Procter & Gamble, Durable in a Downturn
A robust return on equity, steady earnings growth, and recession-resistant products make the consumer-goods titan a strong defensive play

Only a few of the mightiest of the blue chips have been able to weather the global financial crisis and economic recession without big hits to their earnings power.

Procter & Gamble (PG), the world's largest consumer-products company, is one of those few. "P&G's perfect marks for price stability and earnings predictability, and its healthy dividend yield, make it a valuable holding in a diversified portfolio," says Orly Seidman, an analyst with independent investment research outfit Value Line.

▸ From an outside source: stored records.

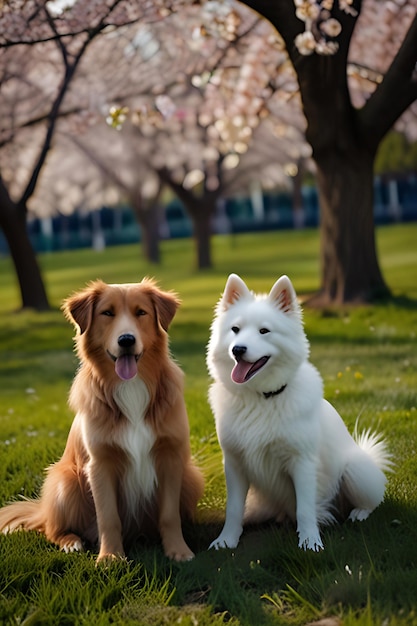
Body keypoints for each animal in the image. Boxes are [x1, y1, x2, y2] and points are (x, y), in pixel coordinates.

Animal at [0, 278, 203, 560]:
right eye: (107, 313)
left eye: (141, 312)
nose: (126, 340)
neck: (130, 387)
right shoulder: (99, 464)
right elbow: (108, 518)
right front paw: (110, 557)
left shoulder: (171, 458)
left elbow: (170, 515)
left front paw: (178, 551)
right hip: (65, 481)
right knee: (51, 529)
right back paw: (71, 542)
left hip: (192, 476)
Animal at [206, 274, 392, 552]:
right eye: (235, 330)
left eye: (264, 331)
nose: (238, 349)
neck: (261, 398)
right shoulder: (235, 464)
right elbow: (234, 509)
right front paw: (226, 540)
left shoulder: (302, 463)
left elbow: (304, 509)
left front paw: (310, 542)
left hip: (356, 471)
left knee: (371, 502)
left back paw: (357, 513)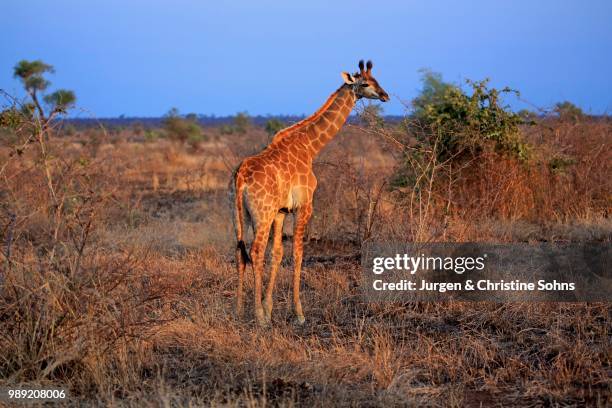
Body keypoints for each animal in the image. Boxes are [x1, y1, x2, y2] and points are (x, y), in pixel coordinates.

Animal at [230, 59, 388, 326]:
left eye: (377, 80)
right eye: (365, 83)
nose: (385, 95)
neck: (310, 147)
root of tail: (241, 178)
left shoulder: (281, 211)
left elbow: (278, 253)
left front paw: (270, 309)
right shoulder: (304, 206)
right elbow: (298, 253)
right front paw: (298, 313)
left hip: (241, 215)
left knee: (240, 252)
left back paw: (240, 312)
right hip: (261, 214)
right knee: (255, 251)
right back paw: (258, 317)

Known for such consumer standbys as Tide laundry detergent, Pampers disposable diapers, and Duracell batteries, P&G has demonstrated over the years that regardless of economic conditions, it can deliver steady returns on equity and predictable earnings growth year after year.

Strong Return on Equity
"P&G has withstood the economic headwinds a little better than the rest of the crowd," says Eric Schoenstein, co-manager of the Jensen Portfolio (JENSX) fund, which concentrates its stock holdings in companies that have posted a yearly 15% return on equity (ROE) in each year over the past 10 years, A stock doesn't get into the portfolio unless it has met this hurdle. A strong ROE, explains Schoenstein, is one of the key qualities a company must have to sustain its competitive advantage—and earnings growth—over the years.

Certainly the financial crisis and economic downshift have had an impact on the stock, but to a lesser degree than other companies' shares. Trading at a 52-week high of 75.18 a share on Dec. 12, 2007, the shares had slid to 61.44 by Dec. 2—a 27% decline, vs. the 40% plunge in the broader market.

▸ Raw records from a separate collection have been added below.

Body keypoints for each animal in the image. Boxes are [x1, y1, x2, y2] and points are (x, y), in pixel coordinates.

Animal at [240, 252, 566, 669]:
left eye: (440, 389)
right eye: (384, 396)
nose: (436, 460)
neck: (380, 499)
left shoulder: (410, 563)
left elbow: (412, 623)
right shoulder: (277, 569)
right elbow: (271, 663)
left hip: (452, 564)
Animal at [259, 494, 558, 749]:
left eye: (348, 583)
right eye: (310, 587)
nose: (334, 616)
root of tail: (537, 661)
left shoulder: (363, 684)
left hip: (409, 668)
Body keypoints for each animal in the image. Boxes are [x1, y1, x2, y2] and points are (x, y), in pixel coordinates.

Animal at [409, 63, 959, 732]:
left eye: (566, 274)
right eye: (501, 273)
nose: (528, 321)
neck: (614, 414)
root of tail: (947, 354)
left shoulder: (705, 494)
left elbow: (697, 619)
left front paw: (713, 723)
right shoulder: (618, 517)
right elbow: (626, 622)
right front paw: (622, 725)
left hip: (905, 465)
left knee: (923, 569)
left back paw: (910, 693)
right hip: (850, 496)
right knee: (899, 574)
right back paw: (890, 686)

The drop has made P&G an even more attractive investment, says Schoenstein, as "it has further widened the gap between the stock price and its intrinsic value." While the shares have fallen, the company's earnings growth has continued to advance, he says.

Over the next several years, "P&G is expected to deliver consistent sales and earnings growth near the high end of its peer group," says Loran Braverman, an analyst at Standard & Poor's, who rates the stock a strong buy. (S&P, like BusinessWeek, is a unit of The McGraw-Hill Companies (MHP.) Demand from developing countries for P&G's household and personal-care products is one source of growth, he says, helped by the company's broad product portfolio and sizable distribution network.

North America is the biggest market among the more than 180 countries in which P&G operates. Some 44% of sales come from that region, with 30% from developing countries, 22% from Western Europe, and 4% from Northeast Asia. In the U.S., Wal-Mart (WMT) accounted for 15% of the company's sales. Among products, fabric care and home care generate 28% of sales; beauty products, 22%; health care, 18%; family care, 16%; and grooming, 10%.

With equity prices gyrating wildly, how much is P&G's stock really worth? Braverman's 12-month target is 78 a share.

One way P&G is able to manage its consistent profit growth is partly through a "tenured and talented management team" that makes sure the company has a solid balance sheet and a plan for sturdy earnings prospects, says Jensen Portfolio's Schoenstein. Management is constantly assessing its portfolio of products to make sure they are in the right growth markets at the right time, he says.

Indeed, P&G's premier virtue is that it is a classic defensive stock, well positioned for an economic downturn. And it should do nicely when the economy recovers—whenever that is.

Disclosure: The Div Guy owns shares of PG at the time of this post.

2 comments

  1. Dividends4Life // December 5, 2008 12:19 PM  

    Very nice read. I am very high on PG. It is just hard to find entry points - it doesn't pull back as much as the market.

    Best Wishes,
    D4L

  2. The Div Guy // December 5, 2008 5:59 PM  

    D4L,

    I have held PG shares for quite a long time. I think now is a great price to start a postion. You may see some more dips in price over the next few months.